The present study has some limitations to consider. While being among the larger end prospective clinical trauma studies with very little drop out, it has few thrombotic events and deaths. This is a weakness from a scientific point of view, but it reflects the actual clinical situation in our hospital. We excluded patients dead on arrival or transferred directly for neurosurgery. This may have lead to underestimation of the significance of thrombin generation as well as a reduction of the prevalence of neurosurgical injuries in our cohort. However, only few patients were missed on these grounds, and it is judged to have had limited impact on the results. The cohort consists mainly of blunt traumas which warrents caution when compared to previous studies. However, it reflects the trauma population in Denmark and provides an unselected picture of our trauma patients. Due to local registration procedures, we were unable to retrive some key parameters, foremost acid–base balance or base excess and resuscitation volume. However, the prevalence of shock on admission was low and the admission hematocrite level within the reference interval which suggests that large deviations in acid–base balance or massive volume resuscitation have not occurred. In our study, thromboembolic events were registred only in symptomatic patients, and we may therefore have missed subclinical events. This approach was used since we studied a mixed trauma population and discharged patients could not be systematically followed. However, according to national guidelines, patients with symptoms of thromboembolic disease are referred to hospital for investigation, and the majority of events developed within 30 days after discharge would have been diagnosed.
In conclusion, younger patients mounted a stronger and more dynamic in vivo thrombin response to major blunt trauma than older patients who, by contrast, were more prone to depletion of ex vivo thrombin generation. Admission levels of F1+2 concentration and TAT complex had a strong ability to predict death and/or thromboembolic events 30 days after the injury. This may suggest that biomarkers of in vivo thrombin generation could prove valuable in clinical risk stratification of trauma patients.
Materials and methods
Study population
Patients aged 18 years or above, admitted to the level I trauma center of Aarhus University Hospital, Denmark, in the period from March 2017 to March 2018 were evaluated for inclusion. Patients were excluded from the study if: dead on arrival to the trauma center; pregnant; not fulfilling the Advanced Trauma Life Support (ATLS) criteria for trauma team activation30; blood sampling proved practically impossible; the patient or the substitute declined or withdrew consent. Patients readmitted during the study period were included in the study only once for the admission associated with most collected samples.
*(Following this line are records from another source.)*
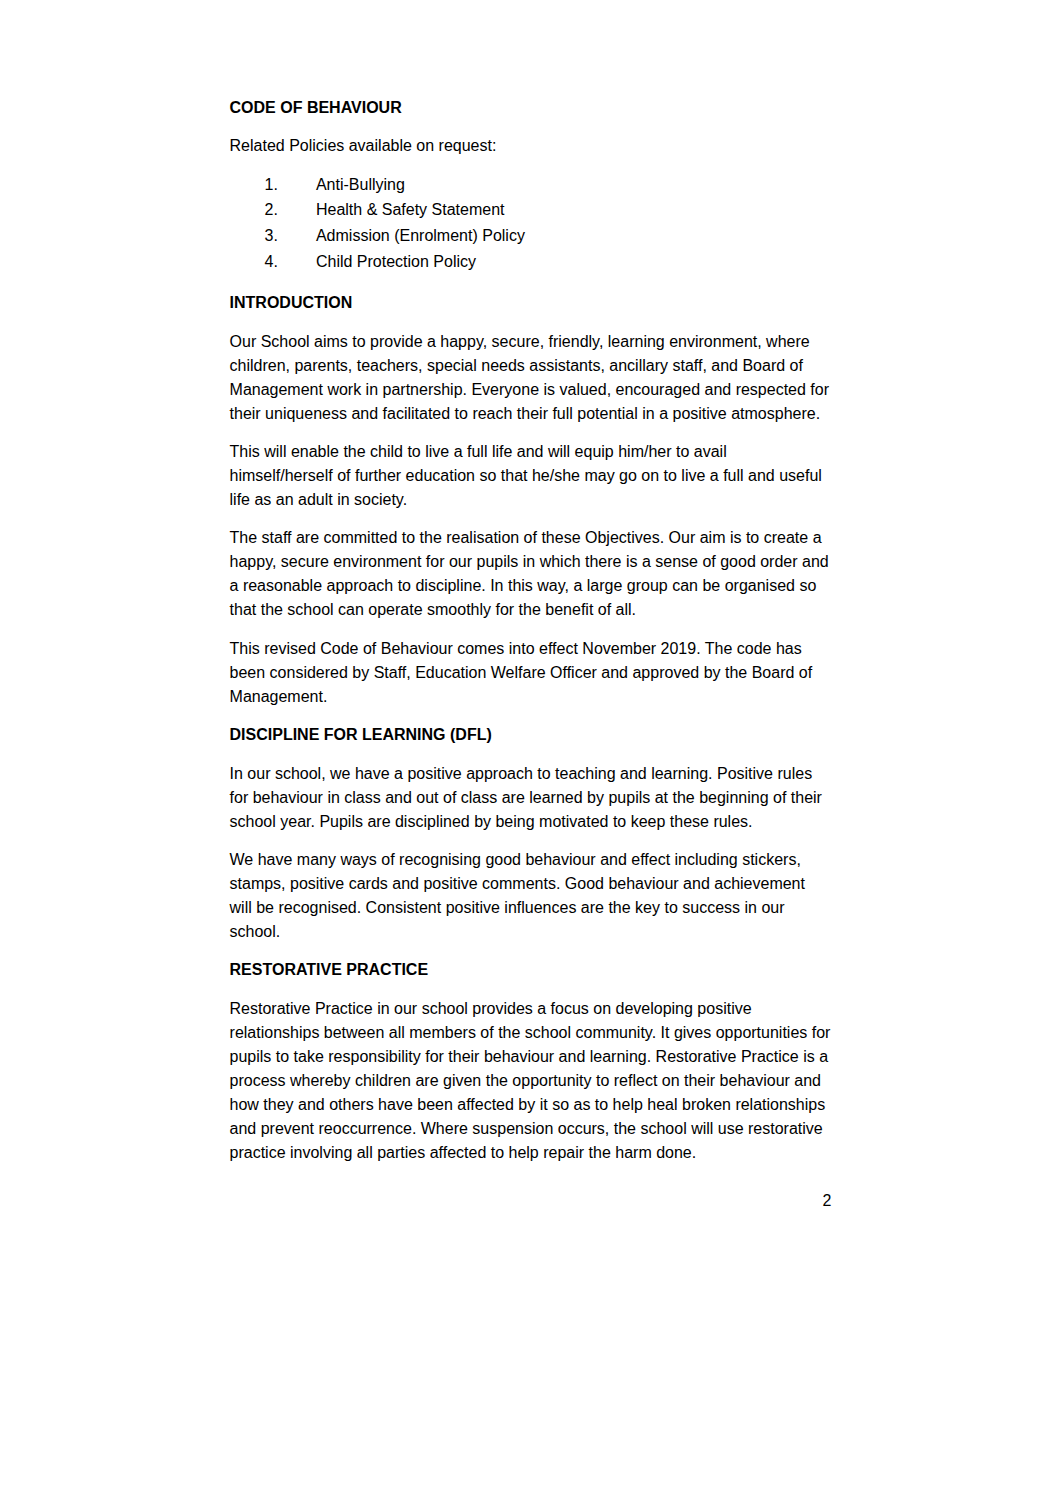CODE OF BEHAVIOUR
Related Policies available on request:
Anti-Bullying
Health & Safety Statement
Admission (Enrolment) Policy
Child Protection Policy
INTRODUCTION
Our School aims to provide a happy, secure, friendly, learning environment, where children, parents, teachers, special needs assistants, ancillary staff, and Board of Management work in partnership. Everyone is valued, encouraged and respected for their uniqueness and facilitated to reach their full potential in a positive atmosphere.
This will enable the child to live a full life and will equip him/her to avail himself/herself of further education so that he/she may go on to live a full and useful life as an adult in society.
The staff are committed to the realisation of these Objectives. Our aim is to create a happy, secure environment for our pupils in which there is a sense of good order and a reasonable approach to discipline. In this way, a large group can be organised so that the school can operate smoothly for the benefit of all.
This revised Code of Behaviour comes into effect November 2019. The code has been considered by Staff, Education Welfare Officer and approved by the Board of Management.
DISCIPLINE FOR LEARNING (DFL)
In our school, we have a positive approach to teaching and learning. Positive rules for behaviour in class and out of class are learned by pupils at the beginning of their school year. Pupils are disciplined by being motivated to keep these rules.
We have many ways of recognising good behaviour and effect including stickers, stamps, positive cards and positive comments. Good behaviour and achievement will be recognised. Consistent positive influences are the key to success in our school.
RESTORATIVE PRACTICE
Restorative Practice in our school provides a focus on developing positive relationships between all members of the school community. It gives opportunities for pupils to take responsibility for their behaviour and learning. Restorative Practice is a process whereby children are given the opportunity to reflect on their behaviour and how they and others have been affected by it so as to help heal broken relationships and prevent reoccurrence. Where suspension occurs, the school will use restorative practice involving all parties affected to help repair the harm done.
2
The study was conducted in accordance with the Helsinki declaration and was approved by the local ethical committee (1-10-72-205-16 and 1-10-72-204-16) and the Danish Data Protection Authority (1-16-02-452-16). All patients or their next of kin provided written informed consent to participate in the study. In the present study, informed consent was obtained as soon as possible after collection of the admission blood sample. For patients incapable of providing consent, this was obtained from a physician not involved in the study or treatment of the patient as well as from the patients next-of-kin. Patients who gained their ability to consent within 72 h after admission were asked to confirm or deny the informed consent.
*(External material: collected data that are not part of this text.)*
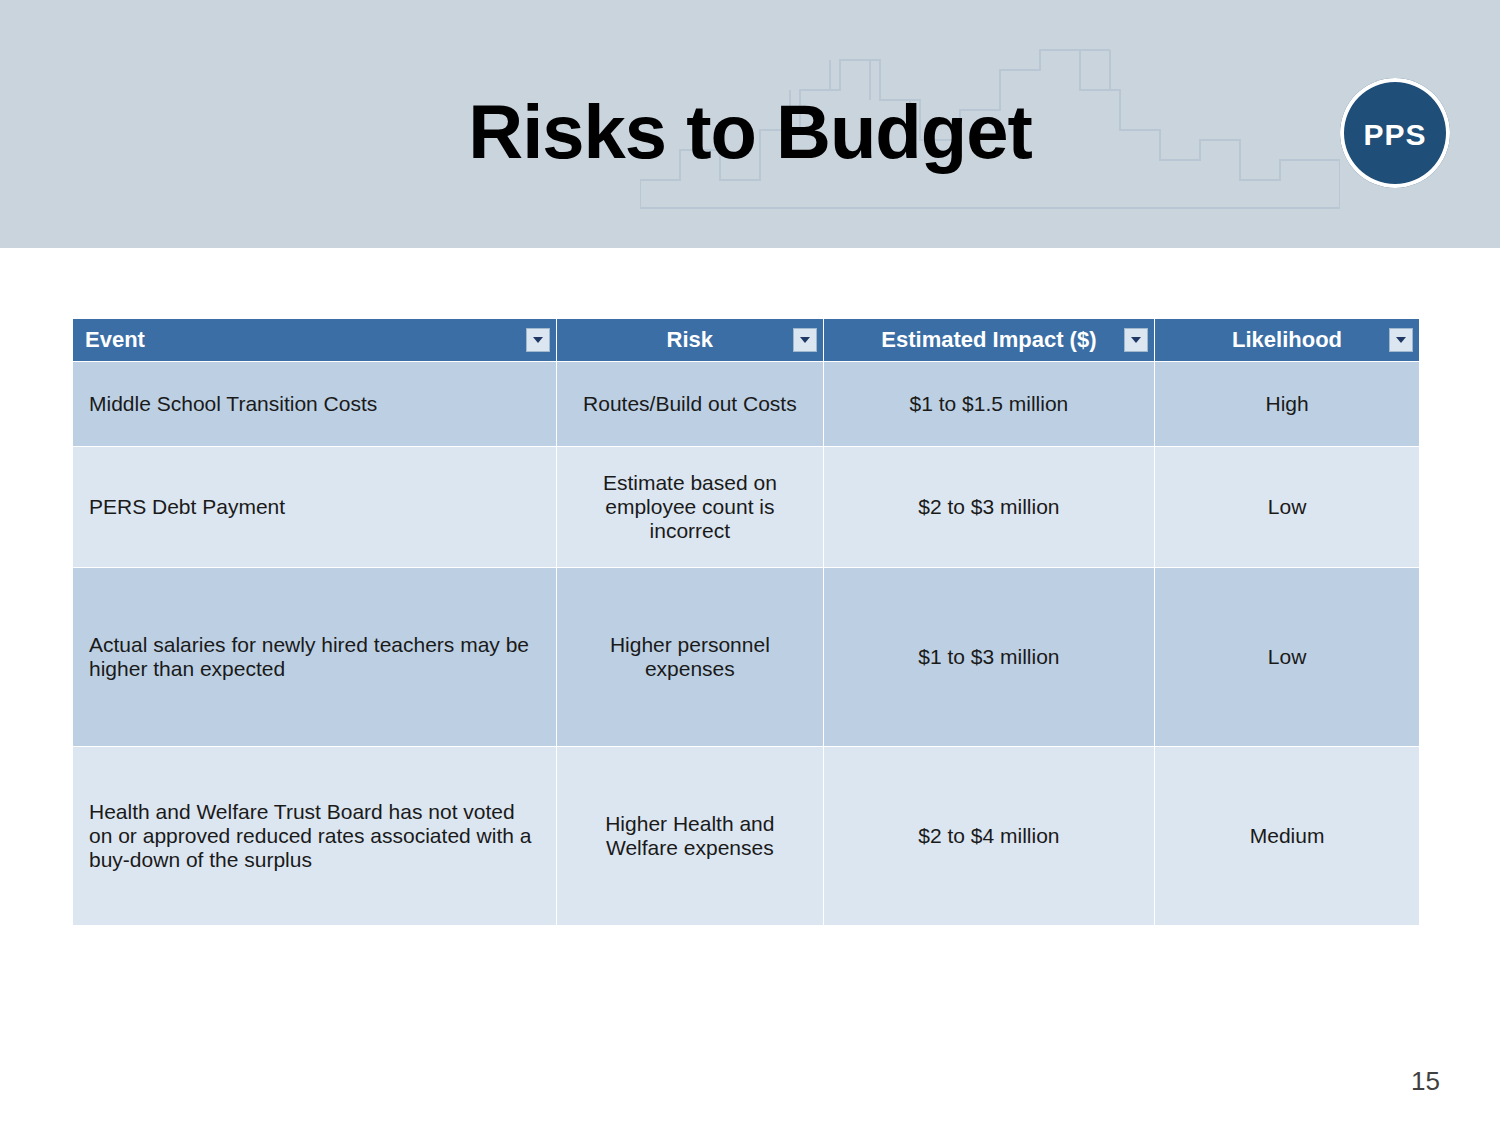Risks to Budget
PPS
| Event | Risk | Estimated Impact ($) | Likelihood |
| --- | --- | --- | --- |
| Middle School Transition Costs | Routes/Build out Costs | $1 to $1.5 million | High |
| PERS Debt Payment | Estimate based on employee count is incorrect | $2 to $3 million | Low |
| Actual salaries for newly hired teachers may be higher than expected | Higher personnel expenses | $1 to $3 million | Low |
| Health and Welfare Trust Board has not voted on or approved reduced rates associated with a buy-down of the surplus | Higher Health and Welfare expenses | $2 to $4 million | Medium |
15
Data collection – the trauma registry
The local trauma registry contains information on all patients admitted to the level I trauma center of Aarhus University Hospital. It was used to gather information on the total number of admissions in the study period, time of injury, type of injury, and prehospital treatment interventions. The trauma registry was also used to obtain information on vital signs (heart rate, respiratory frequency, blood pressure and temperature) upon arrival to the trauma resuscitation room. The Abbreviated Injury Severity (AIS) score was obtained from the registry and the Injury Severity Score (ISS)31 subsequently calculated. Patients with a ISS > 15 were classified as severely injuried, and those with a Shock Index ≥ 0.8 were considered in circulatory shock32. The information contained in the trauma registry was systematically collected by a dedicated team of junior doctors. The information on prehospital parameters contained in the trauma registry was extracted from the prehospital medical records which are kept by the prehospital doctors with special training in prehospital patient treatment. The registry information on patient status on arrival to the trauma resuscitation room was extracted from the trauma chart.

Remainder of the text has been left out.